**EXERCISE OBJECTIVE:** What must be returned is the number of lines in the records holding the word "killed", with no other text.

**INFORMATION PROVIDED:**
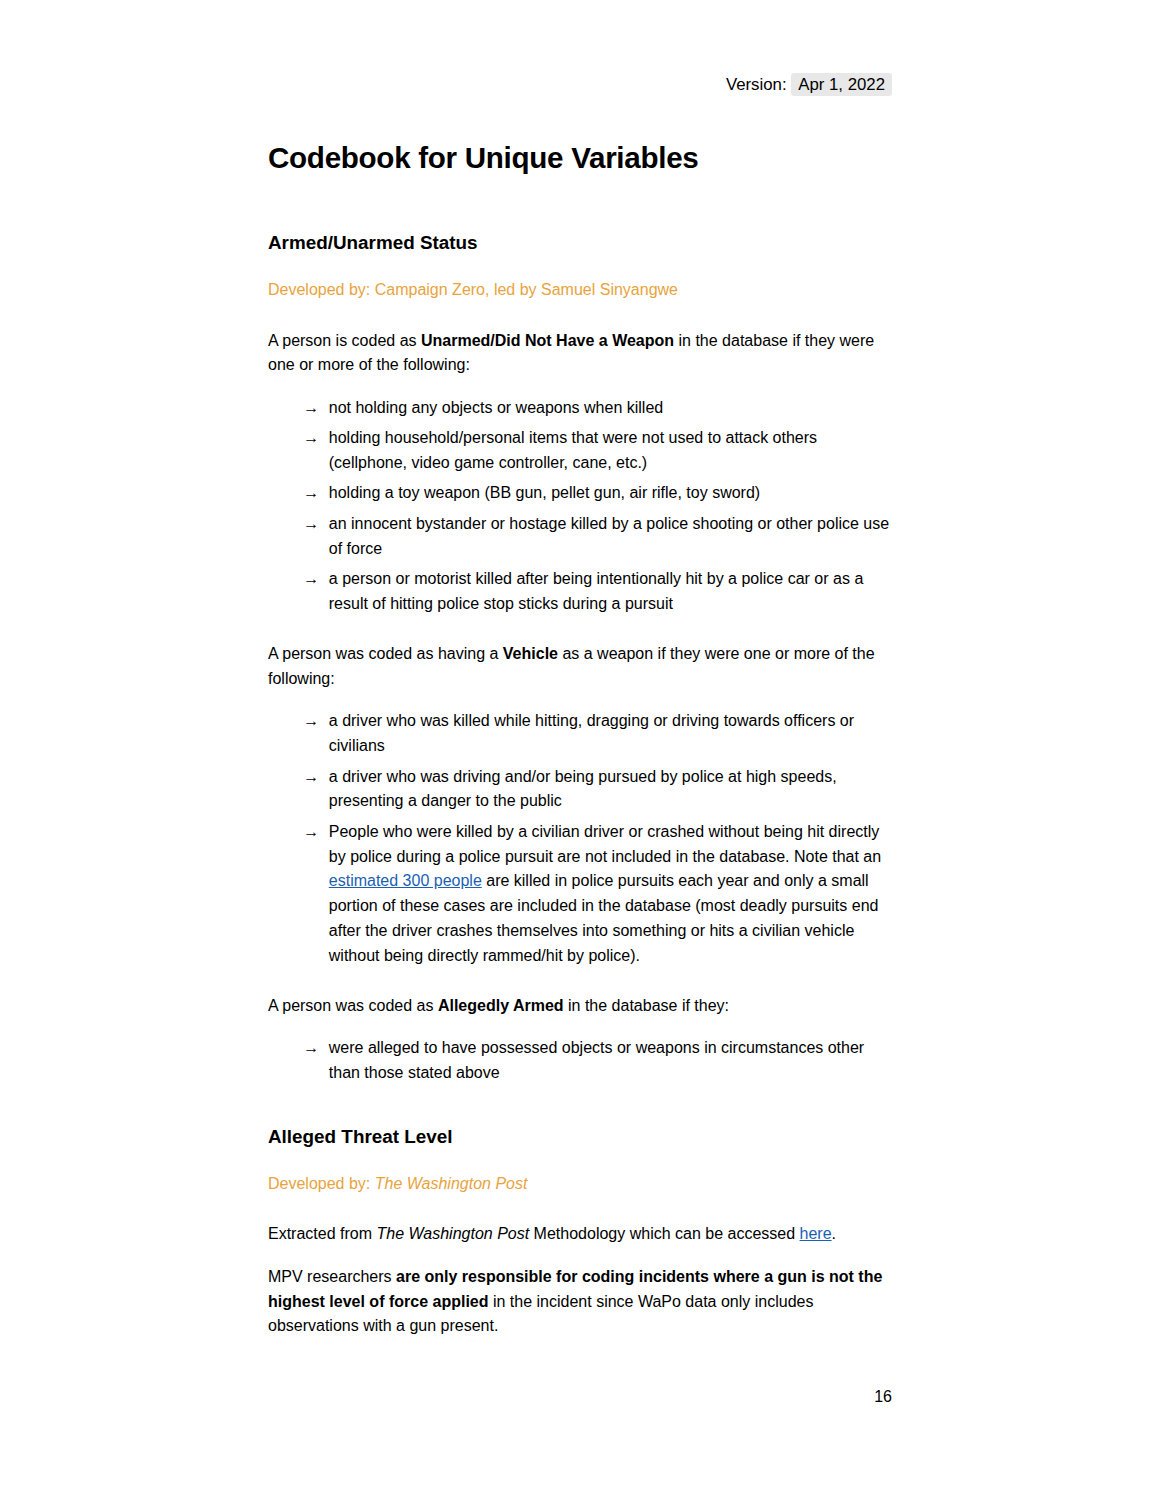Version: Apr 1, 2022
Codebook for Unique Variables
Armed/Unarmed Status
Developed by: Campaign Zero, led by Samuel Sinyangwe
A person is coded as Unarmed/Did Not Have a Weapon in the database if they were one or more of the following:
not holding any objects or weapons when killed
holding household/personal items that were not used to attack others (cellphone, video game controller, cane, etc.)
holding a toy weapon (BB gun, pellet gun, air rifle, toy sword)
an innocent bystander or hostage killed by a police shooting or other police use of force
a person or motorist killed after being intentionally hit by a police car or as a result of hitting police stop sticks during a pursuit
A person was coded as having a Vehicle as a weapon if they were one or more of the following:
a driver who was killed while hitting, dragging or driving towards officers or civilians
a driver who was driving and/or being pursued by police at high speeds, presenting a danger to the public
People who were killed by a civilian driver or crashed without being hit directly by police during a police pursuit are not included in the database. Note that an estimated 300 people are killed in police pursuits each year and only a small portion of these cases are included in the database (most deadly pursuits end after the driver crashes themselves into something or hits a civilian vehicle without being directly rammed/hit by police).
A person was coded as Allegedly Armed in the database if they:
were alleged to have possessed objects or weapons in circumstances other than those stated above
Alleged Threat Level
Developed by: The Washington Post
Extracted from The Washington Post Methodology which can be accessed here.
MPV researchers are only responsible for coding incidents where a gun is not the highest level of force applied in the incident since WaPo data only includes observations with a gun present.
16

**ANSWER TO THIS TASK:** 5